Reuters - By Shamal Akrawi

ARBIL, Iraq - The speaker of Iraqi Kurdistan's parliament on Friday described a call by Turkey's top general for a military operation in northern Iraq as a "dangerous escalation".

General Yasar Buyukanit, head of Turkey's military General Staff, said on Thursday the military operation would aim to crush Turkish and Kurdish rebels hiding in Kurdistan.
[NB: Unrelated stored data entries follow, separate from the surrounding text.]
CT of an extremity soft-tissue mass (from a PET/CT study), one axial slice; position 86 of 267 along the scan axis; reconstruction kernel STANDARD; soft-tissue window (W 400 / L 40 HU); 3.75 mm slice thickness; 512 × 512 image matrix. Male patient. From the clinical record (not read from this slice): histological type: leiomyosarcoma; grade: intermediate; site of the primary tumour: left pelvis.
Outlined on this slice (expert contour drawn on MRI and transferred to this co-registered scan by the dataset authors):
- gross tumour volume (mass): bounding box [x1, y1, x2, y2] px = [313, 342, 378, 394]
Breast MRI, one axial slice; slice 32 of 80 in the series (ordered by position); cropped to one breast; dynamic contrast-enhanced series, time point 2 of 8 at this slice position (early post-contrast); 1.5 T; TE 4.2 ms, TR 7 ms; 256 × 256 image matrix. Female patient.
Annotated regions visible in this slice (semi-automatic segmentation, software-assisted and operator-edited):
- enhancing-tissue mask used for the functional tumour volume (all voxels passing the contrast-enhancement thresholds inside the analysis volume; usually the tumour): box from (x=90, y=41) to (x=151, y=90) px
He said he had not asked parliament to authorise any such operation.

"The threats by (Buyukanit) are a dangerous escalation that we take very seriously," Adnan al-Mufti told a news conference in Arbil, the capital of Iraq's largely autonomous Kurdish region in the north of the country.

"We hope that reason will prevail in taking decisions, because any military intervention will complicate matters more and will shape a threat to the Iraqi people."
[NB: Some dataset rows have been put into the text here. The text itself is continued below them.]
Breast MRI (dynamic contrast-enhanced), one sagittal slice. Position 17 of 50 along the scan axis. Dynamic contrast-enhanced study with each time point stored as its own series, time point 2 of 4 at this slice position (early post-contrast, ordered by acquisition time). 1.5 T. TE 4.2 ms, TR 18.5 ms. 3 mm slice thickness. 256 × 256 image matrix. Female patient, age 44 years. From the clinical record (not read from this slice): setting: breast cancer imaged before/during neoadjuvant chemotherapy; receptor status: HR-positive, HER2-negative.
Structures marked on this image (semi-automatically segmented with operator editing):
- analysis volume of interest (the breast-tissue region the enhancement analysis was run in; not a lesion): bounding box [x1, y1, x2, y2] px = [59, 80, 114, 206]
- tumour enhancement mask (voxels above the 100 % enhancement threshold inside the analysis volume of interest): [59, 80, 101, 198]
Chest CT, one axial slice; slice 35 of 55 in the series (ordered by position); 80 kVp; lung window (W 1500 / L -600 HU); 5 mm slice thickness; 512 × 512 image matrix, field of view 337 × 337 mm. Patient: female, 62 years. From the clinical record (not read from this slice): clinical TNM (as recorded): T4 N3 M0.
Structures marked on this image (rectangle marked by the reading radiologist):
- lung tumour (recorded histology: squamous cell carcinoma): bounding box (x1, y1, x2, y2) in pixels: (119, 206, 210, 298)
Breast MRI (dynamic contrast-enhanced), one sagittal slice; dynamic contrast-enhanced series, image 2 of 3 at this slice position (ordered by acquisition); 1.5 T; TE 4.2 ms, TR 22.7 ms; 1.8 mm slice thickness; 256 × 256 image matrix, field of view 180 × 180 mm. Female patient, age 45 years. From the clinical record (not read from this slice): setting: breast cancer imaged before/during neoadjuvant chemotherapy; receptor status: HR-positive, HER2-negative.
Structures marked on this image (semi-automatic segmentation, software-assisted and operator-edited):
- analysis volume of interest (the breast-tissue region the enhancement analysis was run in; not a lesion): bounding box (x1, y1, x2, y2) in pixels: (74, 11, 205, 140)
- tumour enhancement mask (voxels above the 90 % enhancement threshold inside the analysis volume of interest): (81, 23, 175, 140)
Turkey has repeatedly urged the Baghdad government and U.S. forces in Iraq to crack down on an estimated 4,000 rebels from the outlawed Kurdistan Workers Party (PKK) who use northern Iraq as a springboard to attack targets inside Turkey.

Mufti criticised the Turks, saying they had refused to speak with Iraqi Kurd officials.

"We asked for negotiations with Turkish officials to discuss the problems ... but the problem was on the other side," he said.

Ankara has said it reserves the right under international law to send troops into northern Iraq to tackle the rebels if Iraq and Washington continue to disregard its calls for action.

The United States reacted coolly to Buyukanit's comments.

The escalation in rhetoric came after Iraqi Kurdish leader Massoud Barzani said in a television interview last week that Iraqi Kurds would interfere in Turkey's mainly Kurdish cities if Ankara interfered in northern Iraq.

Iraqi Prime Minister Nuri al-Maliki sought to calm Turkey after Barzani's comments, making clear Iraq's foreign policy was decided by the government in Baghdad.

Turkish and Iraqi Kurdish leaders have since verbally sparred, but Buyukanit's comments marked a sharp escalation.

"The existence of PKK elements is ... an internal Turkish problem which they have to solve in a political manner, not militarily," said Mufti, who is also an aide to Iraqi President Jalal Talabani, also a Kurd.

Ankara is worried by what it sees as moves by Iraqi Kurds to build an independent state in northern Iraq, with the multi-ethnic city of Kirkuk as its capital, fearing this could reignite separatism among its own Kurdish population.

A referendum on the status of Kirkuk, which sits on some of Iraq's richest oil fields, is due by the end of 2007. Settling its final status is one of the most sensitive issues in Iraq.

Barzani and other Kurdish officials have repeatedly indicated that the issue of Kirkuk as a red line.

"The issue of Kirkuk is an internal Iraqi issue in which the Turks should not interfere," Mufti said. "We want good relations with Turkey ... but they cannot impose their opinion on another people that is outside their country's borders."